Midwestern farmers don’t tend to have as big an issue with rainfall, according to Barnes. But in Arkansas, it can get pretty dry from April to August. Fortunately, advances in technology allow for things like remotely monitoring and managing irrigation wells to better manage timing and what the soil needs.
And it’s not just water that technological advances will help to conserve. With Blue River Technology, Barnes says the next step in smart agriculture will allow farmers to use less pesticides and herbicides. Blue River Technology actually allows for precision weed spraying in the field, reducing the amount used and saving resources. And as the technology further develops, weed removal is just going to get more accurate.
“All those things are in the grass,” Barnes says.
Reducing seed populations without hitting the crop yield is another goal for Greenway Equipment, according to Barnes. Right now, the company is working with select farmers, experimenting with changing seeding rates in field trials. Research has shown with better metering for actual seeds, growers can reduce soybean seed populations and not negatively impact total yield. This could result in reducing seed costs, Barnes says.
In 2019, the need for processing agricultural data continues to grow, and Barnes says Greenway Equipment is helping turn massive amounts of soybean field data into more useful information for farmers. The company helps to filter the data down so it’s not so overwhelming for farmers who have a lot of fields to manage. With the right data analysis, farmers can identify fields with yield variation issues, Barnes says.
Once identified, farmers can get to work fixing whatever issues those soybean fields are facing and maximize their effectiveness. It’s this data analyzation that’ll help farmers see what’s driving their yield totals down and then fix it.
Better analysis of data will also help farmers be able to identify which fields have been sprayed and with what.
One of the more obvious resources further agriculture technology developments will help manage is the fields themselves.
“We’re not getting a whole lot more land coming in,” Barnes says.
So, better managing the farmland already in existence is a big goal Greenway Equipment is working toward for the future.
“We’ve got to produce more with what we have,” he says.
Looking off toward 2025 and 2030, Barnes says automation will become key. He’s talking about tractors where an operator may not even be in the machine. And those machines work the soybean fields with accurate mapping data all on their own.
“The biggest limitation is workforce,” Barnes says.
In rural areas, the labor pool is scarce, which impacts farms that need workers. But if you introduce more machines to help with planting, harvesting and other needs around the farm, suddenly lack of workforce isn’t quite as big a challenge.

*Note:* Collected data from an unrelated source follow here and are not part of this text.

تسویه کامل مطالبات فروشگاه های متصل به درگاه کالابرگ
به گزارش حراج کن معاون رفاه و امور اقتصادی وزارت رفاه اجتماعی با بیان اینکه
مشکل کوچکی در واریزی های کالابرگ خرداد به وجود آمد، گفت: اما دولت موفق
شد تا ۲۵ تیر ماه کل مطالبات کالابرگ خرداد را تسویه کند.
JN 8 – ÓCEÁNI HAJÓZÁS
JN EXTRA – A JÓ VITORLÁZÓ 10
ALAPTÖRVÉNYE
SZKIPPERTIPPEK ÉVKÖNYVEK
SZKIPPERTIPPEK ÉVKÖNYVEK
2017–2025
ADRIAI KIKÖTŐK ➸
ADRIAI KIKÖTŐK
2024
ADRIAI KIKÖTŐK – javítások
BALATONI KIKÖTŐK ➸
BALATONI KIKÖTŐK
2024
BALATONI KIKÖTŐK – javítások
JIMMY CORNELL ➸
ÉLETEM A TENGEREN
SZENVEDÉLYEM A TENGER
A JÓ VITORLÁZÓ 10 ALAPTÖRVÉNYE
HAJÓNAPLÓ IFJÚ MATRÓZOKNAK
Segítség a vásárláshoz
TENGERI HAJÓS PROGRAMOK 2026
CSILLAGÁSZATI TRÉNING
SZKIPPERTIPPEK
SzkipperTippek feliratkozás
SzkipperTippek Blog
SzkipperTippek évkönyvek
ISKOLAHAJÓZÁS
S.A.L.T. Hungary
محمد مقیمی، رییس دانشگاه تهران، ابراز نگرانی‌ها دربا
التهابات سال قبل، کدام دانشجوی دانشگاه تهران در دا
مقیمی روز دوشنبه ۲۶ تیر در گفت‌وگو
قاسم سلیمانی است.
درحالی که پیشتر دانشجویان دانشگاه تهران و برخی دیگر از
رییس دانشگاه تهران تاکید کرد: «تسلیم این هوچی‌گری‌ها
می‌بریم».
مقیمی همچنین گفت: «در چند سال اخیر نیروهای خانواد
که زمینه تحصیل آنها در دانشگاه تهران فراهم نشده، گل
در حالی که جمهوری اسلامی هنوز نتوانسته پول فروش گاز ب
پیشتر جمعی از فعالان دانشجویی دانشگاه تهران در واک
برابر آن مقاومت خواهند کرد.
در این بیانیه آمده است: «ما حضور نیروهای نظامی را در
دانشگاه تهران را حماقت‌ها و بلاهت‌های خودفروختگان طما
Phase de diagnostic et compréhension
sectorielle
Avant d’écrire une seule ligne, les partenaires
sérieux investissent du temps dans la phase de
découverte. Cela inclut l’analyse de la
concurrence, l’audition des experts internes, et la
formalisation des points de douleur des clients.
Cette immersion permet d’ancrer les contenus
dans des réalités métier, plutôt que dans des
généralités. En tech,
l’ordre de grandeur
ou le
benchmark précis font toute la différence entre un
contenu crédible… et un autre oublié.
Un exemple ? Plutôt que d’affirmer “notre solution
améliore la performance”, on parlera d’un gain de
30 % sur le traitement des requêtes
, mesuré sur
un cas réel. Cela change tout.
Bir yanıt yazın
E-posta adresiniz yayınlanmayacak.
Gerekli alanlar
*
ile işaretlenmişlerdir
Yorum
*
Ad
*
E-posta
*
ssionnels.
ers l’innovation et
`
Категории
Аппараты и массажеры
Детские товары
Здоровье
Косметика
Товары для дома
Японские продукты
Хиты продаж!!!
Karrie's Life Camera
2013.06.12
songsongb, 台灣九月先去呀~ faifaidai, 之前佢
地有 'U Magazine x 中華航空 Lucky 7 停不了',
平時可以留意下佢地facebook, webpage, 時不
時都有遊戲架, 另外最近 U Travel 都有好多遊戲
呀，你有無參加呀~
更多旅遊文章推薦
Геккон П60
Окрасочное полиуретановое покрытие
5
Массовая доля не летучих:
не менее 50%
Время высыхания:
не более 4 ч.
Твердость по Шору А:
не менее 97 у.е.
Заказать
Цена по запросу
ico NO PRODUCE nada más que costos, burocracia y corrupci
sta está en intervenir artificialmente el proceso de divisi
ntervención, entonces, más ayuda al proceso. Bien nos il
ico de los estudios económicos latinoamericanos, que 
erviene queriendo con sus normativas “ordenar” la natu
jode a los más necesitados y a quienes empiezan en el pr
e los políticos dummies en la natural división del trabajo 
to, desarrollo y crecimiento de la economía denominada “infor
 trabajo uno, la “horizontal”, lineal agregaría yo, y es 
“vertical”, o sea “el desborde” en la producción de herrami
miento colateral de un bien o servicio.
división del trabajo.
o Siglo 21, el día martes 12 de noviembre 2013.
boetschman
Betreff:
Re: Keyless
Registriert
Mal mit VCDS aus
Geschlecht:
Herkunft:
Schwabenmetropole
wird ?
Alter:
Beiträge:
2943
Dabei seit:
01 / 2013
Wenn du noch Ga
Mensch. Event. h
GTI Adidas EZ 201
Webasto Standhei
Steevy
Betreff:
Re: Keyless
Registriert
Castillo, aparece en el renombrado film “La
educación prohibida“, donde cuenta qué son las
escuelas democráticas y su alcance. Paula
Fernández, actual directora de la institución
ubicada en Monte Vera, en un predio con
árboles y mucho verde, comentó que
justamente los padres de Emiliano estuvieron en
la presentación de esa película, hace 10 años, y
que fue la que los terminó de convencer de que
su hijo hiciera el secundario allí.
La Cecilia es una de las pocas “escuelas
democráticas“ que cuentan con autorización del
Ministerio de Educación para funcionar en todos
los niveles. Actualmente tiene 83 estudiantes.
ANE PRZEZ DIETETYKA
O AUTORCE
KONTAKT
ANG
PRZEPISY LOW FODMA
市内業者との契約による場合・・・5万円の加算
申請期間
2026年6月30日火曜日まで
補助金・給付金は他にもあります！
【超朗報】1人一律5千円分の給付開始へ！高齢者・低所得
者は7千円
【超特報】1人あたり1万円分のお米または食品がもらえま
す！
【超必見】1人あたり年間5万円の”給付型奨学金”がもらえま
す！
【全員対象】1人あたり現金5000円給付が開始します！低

Some might be watching current China trade tensions with crops like soybeans and wondering if dropping demand impacts the development of agriculture technology. The answer to that, Barnes said, is not really. Prices go up and down, but research and development have to be consistent.
“We are continuing on,” he says.
Greenway Equipment isn’t backing off development of ag tech soybean farmers in Arkansas will use in the years to come.